8e zondag door het jaar C - 2025

Zusters en broeders,

Als ik het als kind riskeerde iets negatiefs te zeggen over iemand anders, zei mijn moeder altijd: ‘Ga voor de spiegel staan, leg je hand op je hoofd en zie wie eronder staat.’ Het was haar manier om te zeggen dat ik eerst de balk uit mijn eigen oog moest halen en pas dan de splinter uit het oog van iemand anders kon verwijderen. En ik was niet de enige die voor de spiegel moest gaan staan, dat moesten ook mijn zussen en mijn broer als ze iets negatiefs zegden. Zelfs een beetje roddelen werd niet geduld, niet alleen niet door mijn moeder, maar ook niet door mijn vader.

Het sluit allemaal heel mooi aan bij wat Jezus in het evangelie zegt. ‘Kan de ene blinde de andere leiden?’ vraagt Hij.

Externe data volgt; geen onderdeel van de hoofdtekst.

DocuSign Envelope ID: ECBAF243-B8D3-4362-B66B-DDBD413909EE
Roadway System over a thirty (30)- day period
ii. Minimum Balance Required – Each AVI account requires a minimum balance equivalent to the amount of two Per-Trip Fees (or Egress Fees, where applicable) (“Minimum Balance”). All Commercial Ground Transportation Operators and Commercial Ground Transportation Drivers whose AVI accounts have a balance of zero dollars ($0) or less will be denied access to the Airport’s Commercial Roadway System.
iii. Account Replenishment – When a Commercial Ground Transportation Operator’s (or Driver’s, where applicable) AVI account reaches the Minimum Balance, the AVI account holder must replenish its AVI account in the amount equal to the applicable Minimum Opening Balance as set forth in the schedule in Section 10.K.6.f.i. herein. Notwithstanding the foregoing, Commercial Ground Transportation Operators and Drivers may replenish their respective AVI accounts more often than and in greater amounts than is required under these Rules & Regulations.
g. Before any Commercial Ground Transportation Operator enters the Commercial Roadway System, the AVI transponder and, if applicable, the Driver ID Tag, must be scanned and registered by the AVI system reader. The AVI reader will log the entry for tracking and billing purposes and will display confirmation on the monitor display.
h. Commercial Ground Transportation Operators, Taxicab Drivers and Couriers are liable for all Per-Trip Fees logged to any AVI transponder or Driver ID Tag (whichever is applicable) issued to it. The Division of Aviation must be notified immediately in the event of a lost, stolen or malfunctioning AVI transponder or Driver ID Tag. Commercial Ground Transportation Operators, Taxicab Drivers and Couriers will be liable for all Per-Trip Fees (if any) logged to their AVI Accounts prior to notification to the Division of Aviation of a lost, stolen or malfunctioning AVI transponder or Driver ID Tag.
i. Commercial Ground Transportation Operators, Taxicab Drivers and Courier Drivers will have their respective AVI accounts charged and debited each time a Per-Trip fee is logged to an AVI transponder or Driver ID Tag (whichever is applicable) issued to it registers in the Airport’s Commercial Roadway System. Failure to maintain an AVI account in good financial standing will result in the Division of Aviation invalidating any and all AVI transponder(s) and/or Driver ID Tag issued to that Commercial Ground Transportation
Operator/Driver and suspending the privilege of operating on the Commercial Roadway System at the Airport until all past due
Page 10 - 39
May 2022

Dus moeten wij ons afvragen: zijn wij blind of misschien ziende blind? Willen we wel of niet eens voor de spiegel gaan staan en onszelf eens kritisch bekijken? Want dat is echt nodig als we wel naar Jezus’ woorden luisteren, maar er niet naar handelen. Er moet daarvoor geen zware balk in onze ogen zitten, nee, een paar kleine splinters zijn al genoeg. Balken en splinters die maken dat we onze eigen tekortkomingen niet zien of niet willen zien. Toegeven dat we fout zijn of gebreken hebben, is immers een van de moeilijkste dingen in ons leven, en is heel dikwijls ook de oorzaak waarom we misschien niet willen zien dat onze buren in nood zijn. Dat we blind zijn voor de eenzaamheid van veel mensen. Dat we de noodkreten in de wereld niet horen en de armoede niet zien. Dat we geen aandacht hebben voor zieke mensen, voor oude mensen, voor mensen die het moeilijk hebben.

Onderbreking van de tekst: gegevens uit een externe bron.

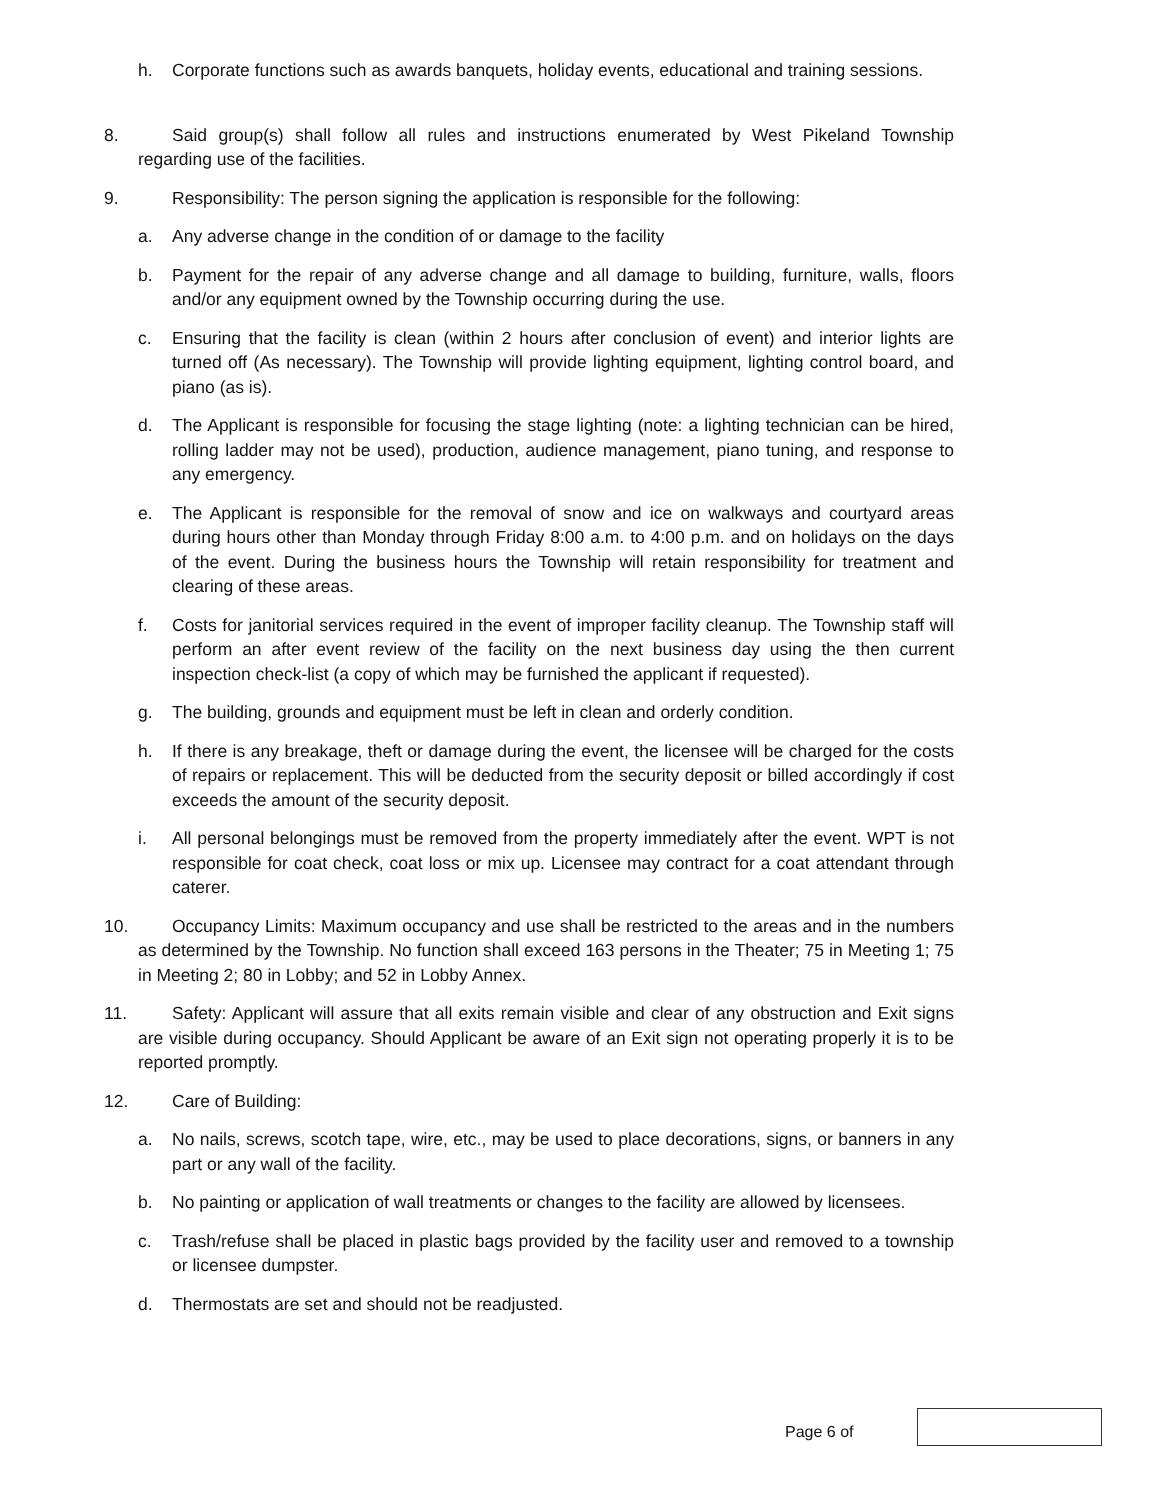h. Corporate functions such as awards banquets, holiday events, educational and training sessions.
8. Said group(s) shall follow all rules and instructions enumerated by West Pikeland Township regarding use of the facilities.
9. Responsibility: The person signing the application is responsible for the following:
a. Any adverse change in the condition of or damage to the facility
b. Payment for the repair of any adverse change and all damage to building, furniture, walls, floors and/or any equipment owned by the Township occurring during the use.
c. Ensuring that the facility is clean (within 2 hours after conclusion of event) and interior lights are turned off (As necessary). The Township will provide lighting equipment, lighting control board, and piano (as is).
d. The Applicant is responsible for focusing the stage lighting (note: a lighting technician can be hired, rolling ladder may not be used), production, audience management, piano tuning, and response to any emergency.
e. The Applicant is responsible for the removal of snow and ice on walkways and courtyard areas during hours other than Monday through Friday 8:00 a.m. to 4:00 p.m. and on holidays on the days of the event. During the business hours the Township will retain responsibility for treatment and clearing of these areas.
f. Costs for janitorial services required in the event of improper facility cleanup. The Township staff will perform an after event review of the facility on the next business day using the then current inspection check-list (a copy of which may be furnished the applicant if requested).
g. The building, grounds and equipment must be left in clean and orderly condition.
h. If there is any breakage, theft or damage during the event, the licensee will be charged for the costs of repairs or replacement. This will be deducted from the security deposit or billed accordingly if cost exceeds the amount of the security deposit.
i. All personal belongings must be removed from the property immediately after the event. WPT is not responsible for coat check, coat loss or mix up. Licensee may contract for a coat attendant through caterer.
10. Occupancy Limits: Maximum occupancy and use shall be restricted to the areas and in the numbers as determined by the Township. No function shall exceed 163 persons in the Theater; 75 in Meeting 1; 75 in Meeting 2; 80 in Lobby; and 52 in Lobby Annex.
11. Safety: Applicant will assure that all exits remain visible and clear of any obstruction and Exit signs are visible during occupancy. Should Applicant be aware of an Exit sign not operating properly it is to be reported promptly.
12. Care of Building:
a. No nails, screws, scotch tape, wire, etc., may be used to place decorations, signs, or banners in any part or any wall of the facility.
b. No painting or application of wall treatments or changes to the facility are allowed by licensees.
c. Trash/refuse shall be placed in plastic bags provided by the facility user and removed to a township or licensee dumpster.
d. Thermostats are set and should not be readjusted.
Page 6 of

Zijn we daarom zieke bomen die zieke vruchten voortbrengen? Nee, ik denk dat we eerder gezonde bomen proberen te zijn, maar dat we daar niet altijd in slagen. Misschien willen we dat ook niet, want dan moeten we altijd goede vruchten voortbrengen. Niet dat we liever slechte vruchten voortbrengen, maar misschien brengen we toch maar weinig goede  vruchten voort. Vruchten die helemaal passen in de boodschap van liefde, vrede en gerechtigheid die Jezus ons voorhoudt, en die Hij ons ook heeft voorgeleefd. Maar we slagen er niet altijd in ze voort te brengen, want onze boom kan geteisterd worden door ouderdom, door ziekte, door tegenslag, door verdriet. Omstandigheden die ieder van ons kent en die ons in onszelf kunnen keren, zodat we geen aandacht meer hebben voor de wereld om ons heen.

En dat sluit dan weer aan bij het spreekwoord waarmee Jezus het evangelie afsluit: ‘Waar het hart van vol is, daar loopt de mond van over’, zegt Hij. Een hart vol vreugde en geluk zal geen scherpe woorden en oordelen naar de mond brengen, maar woorden en gevoelens van begrip, van vriendschap, van zorg. Terwijl een hart vol pijn en vol verdriet wellicht niet eens in staat is te luisteren, mee te voelen, zich in te zetten voor wat goed is.

Zusters en broeders, in de eerste lezing zegt Wijsheid van Jezus Sirach: ‘In het spreken ontdekt men het boze van de mens.’ Jezus zegt hetzelfde met andere woorden: ‘Waar het hart van vol is, daar loopt de mond van over.’ Wel, laten we ons inspannen dat ons hart niet vol is van boze woorden en boze gedachten, maar van goede dingen, goede wensen en goede dromen voor onszelf en voor onze medemensen. Want dan brengen we goede vruchten voort waar niet alleen wij, maar ook onze medemensen beter van worden. En dan kunnen we ook met een gerust gemoed voor de spiegel gaan staan. Amen.